*** Provided information Section Begins ***
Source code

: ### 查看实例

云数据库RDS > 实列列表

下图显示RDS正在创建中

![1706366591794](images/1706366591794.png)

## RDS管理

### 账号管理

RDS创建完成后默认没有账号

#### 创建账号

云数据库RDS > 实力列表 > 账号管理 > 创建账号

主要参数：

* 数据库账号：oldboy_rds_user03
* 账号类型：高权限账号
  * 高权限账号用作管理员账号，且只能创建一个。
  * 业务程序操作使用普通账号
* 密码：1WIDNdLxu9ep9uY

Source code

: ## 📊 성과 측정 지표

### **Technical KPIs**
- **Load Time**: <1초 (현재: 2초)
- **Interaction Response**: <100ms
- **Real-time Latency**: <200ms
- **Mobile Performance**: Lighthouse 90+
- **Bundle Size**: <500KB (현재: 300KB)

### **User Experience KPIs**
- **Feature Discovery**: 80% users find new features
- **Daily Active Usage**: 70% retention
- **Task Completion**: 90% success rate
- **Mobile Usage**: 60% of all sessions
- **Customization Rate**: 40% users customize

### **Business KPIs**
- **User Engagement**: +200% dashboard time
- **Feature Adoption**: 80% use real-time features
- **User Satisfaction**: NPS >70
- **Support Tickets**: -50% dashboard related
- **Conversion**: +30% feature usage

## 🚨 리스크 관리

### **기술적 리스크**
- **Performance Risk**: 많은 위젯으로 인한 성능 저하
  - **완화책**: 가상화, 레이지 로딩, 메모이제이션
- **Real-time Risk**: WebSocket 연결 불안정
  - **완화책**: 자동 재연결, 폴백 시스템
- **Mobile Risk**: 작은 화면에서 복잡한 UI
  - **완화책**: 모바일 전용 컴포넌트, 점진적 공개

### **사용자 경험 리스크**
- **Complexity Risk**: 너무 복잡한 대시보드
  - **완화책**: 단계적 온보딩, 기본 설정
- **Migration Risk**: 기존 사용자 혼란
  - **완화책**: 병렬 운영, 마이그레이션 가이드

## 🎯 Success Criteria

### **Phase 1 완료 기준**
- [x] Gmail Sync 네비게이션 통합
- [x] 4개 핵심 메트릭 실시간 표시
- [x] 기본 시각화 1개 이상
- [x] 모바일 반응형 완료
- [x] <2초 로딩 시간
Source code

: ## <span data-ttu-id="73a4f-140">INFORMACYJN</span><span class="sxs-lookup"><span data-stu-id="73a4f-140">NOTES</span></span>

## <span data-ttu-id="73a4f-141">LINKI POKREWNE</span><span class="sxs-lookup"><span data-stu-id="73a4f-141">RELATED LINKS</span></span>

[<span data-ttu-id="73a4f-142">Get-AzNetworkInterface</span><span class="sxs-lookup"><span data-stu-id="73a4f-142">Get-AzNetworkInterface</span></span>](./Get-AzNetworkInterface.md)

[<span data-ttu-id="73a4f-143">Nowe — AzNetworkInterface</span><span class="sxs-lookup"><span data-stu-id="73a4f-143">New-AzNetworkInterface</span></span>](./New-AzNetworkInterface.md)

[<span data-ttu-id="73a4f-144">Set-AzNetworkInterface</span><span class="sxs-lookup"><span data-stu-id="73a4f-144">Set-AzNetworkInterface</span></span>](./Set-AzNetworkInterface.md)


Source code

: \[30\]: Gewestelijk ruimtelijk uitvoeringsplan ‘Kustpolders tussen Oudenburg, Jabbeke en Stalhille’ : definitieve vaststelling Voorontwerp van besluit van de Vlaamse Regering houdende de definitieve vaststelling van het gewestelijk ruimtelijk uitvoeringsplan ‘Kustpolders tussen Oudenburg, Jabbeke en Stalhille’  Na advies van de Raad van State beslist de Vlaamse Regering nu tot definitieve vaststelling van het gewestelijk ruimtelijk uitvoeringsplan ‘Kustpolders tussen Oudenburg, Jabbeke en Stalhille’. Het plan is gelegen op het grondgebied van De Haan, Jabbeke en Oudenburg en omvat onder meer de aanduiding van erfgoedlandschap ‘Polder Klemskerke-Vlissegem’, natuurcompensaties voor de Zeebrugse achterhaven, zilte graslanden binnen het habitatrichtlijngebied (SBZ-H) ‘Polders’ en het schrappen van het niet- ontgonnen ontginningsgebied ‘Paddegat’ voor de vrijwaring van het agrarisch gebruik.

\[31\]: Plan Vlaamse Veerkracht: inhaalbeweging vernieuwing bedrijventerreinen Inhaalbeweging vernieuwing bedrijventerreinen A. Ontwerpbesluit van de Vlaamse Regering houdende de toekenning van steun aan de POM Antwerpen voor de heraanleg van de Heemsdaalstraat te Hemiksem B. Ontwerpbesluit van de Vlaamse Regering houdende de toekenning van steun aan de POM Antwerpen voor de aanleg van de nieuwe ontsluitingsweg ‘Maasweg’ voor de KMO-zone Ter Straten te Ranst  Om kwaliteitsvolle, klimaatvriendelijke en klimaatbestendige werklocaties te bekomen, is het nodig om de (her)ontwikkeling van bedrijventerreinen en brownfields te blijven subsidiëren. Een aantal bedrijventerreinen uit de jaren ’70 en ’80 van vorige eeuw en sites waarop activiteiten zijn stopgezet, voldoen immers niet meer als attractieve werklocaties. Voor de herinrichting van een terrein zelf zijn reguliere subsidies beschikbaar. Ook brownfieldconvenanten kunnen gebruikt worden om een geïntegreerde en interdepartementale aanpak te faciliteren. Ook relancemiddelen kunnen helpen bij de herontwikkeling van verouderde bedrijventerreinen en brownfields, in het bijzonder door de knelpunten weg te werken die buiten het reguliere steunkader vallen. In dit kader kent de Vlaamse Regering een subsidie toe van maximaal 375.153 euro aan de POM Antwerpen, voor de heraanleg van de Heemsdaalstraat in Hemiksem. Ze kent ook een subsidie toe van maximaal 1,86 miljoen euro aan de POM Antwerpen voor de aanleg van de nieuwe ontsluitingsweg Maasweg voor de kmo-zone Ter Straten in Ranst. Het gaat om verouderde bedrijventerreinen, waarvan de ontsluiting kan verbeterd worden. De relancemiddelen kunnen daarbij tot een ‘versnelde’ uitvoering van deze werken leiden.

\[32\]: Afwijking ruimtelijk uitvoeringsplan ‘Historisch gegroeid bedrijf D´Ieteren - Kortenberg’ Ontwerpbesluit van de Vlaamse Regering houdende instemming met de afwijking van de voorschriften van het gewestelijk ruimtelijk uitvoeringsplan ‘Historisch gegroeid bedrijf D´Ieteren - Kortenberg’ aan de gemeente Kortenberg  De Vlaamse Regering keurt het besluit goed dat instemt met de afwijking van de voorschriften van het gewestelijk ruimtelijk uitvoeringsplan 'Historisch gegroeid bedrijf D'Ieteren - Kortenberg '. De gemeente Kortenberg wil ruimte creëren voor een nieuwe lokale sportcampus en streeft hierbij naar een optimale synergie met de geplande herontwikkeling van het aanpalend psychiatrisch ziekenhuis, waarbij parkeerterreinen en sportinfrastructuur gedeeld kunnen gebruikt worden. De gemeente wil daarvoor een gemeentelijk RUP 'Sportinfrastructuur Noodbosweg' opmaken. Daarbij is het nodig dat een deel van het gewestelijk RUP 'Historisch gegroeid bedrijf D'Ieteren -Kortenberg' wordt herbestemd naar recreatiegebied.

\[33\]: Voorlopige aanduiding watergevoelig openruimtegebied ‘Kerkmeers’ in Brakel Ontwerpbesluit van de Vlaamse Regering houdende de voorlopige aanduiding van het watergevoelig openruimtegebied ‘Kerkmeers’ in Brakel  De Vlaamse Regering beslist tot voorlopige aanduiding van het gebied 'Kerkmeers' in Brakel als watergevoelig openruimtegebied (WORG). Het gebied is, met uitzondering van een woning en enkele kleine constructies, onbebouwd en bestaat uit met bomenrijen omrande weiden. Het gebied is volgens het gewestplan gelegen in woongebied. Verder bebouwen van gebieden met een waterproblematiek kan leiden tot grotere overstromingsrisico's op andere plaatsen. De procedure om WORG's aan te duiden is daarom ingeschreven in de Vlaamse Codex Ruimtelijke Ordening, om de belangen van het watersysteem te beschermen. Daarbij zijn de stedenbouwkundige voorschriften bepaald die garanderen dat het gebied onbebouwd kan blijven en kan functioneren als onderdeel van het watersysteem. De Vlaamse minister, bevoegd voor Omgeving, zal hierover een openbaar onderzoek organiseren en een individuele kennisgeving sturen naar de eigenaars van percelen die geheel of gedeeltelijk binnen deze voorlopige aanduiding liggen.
*** Provided information Section Ends ***
How to complete this task –
Copy everything from "## 🚨 리스크 관리" down to "## 🎯 Success Criteria" in the rows, substituting "대응책" for every "완화책" and leaving the rest unchanged.

Worked solution –
## 🚨 리스크 관리

### **기술적 리스크**
- **Performance Risk**: 많은 위젯으로 인한 성능 저하
  - **대응책**: 가상화, 레이지 로딩, 메모이제이션
- **Real-time Risk**: WebSocket 연결 불안정
  - **대응책**: 자동 재연결, 폴백 시스템
- **Mobile Risk**: 작은 화면에서 복잡한 UI
  - **대응책**: 모바일 전용 컴포넌트, 점진적 공개

### **사용자 경험 리스크**
- **Complexity Risk**: 너무 복잡한 대시보드
  - **대응책**: 단계적 온보딩, 기본 설정
- **Migration Risk**: 기존 사용자 혼란
  - **대응책**: 병렬 운영, 마이그레이션 가이드

## 🎯 Success Criteria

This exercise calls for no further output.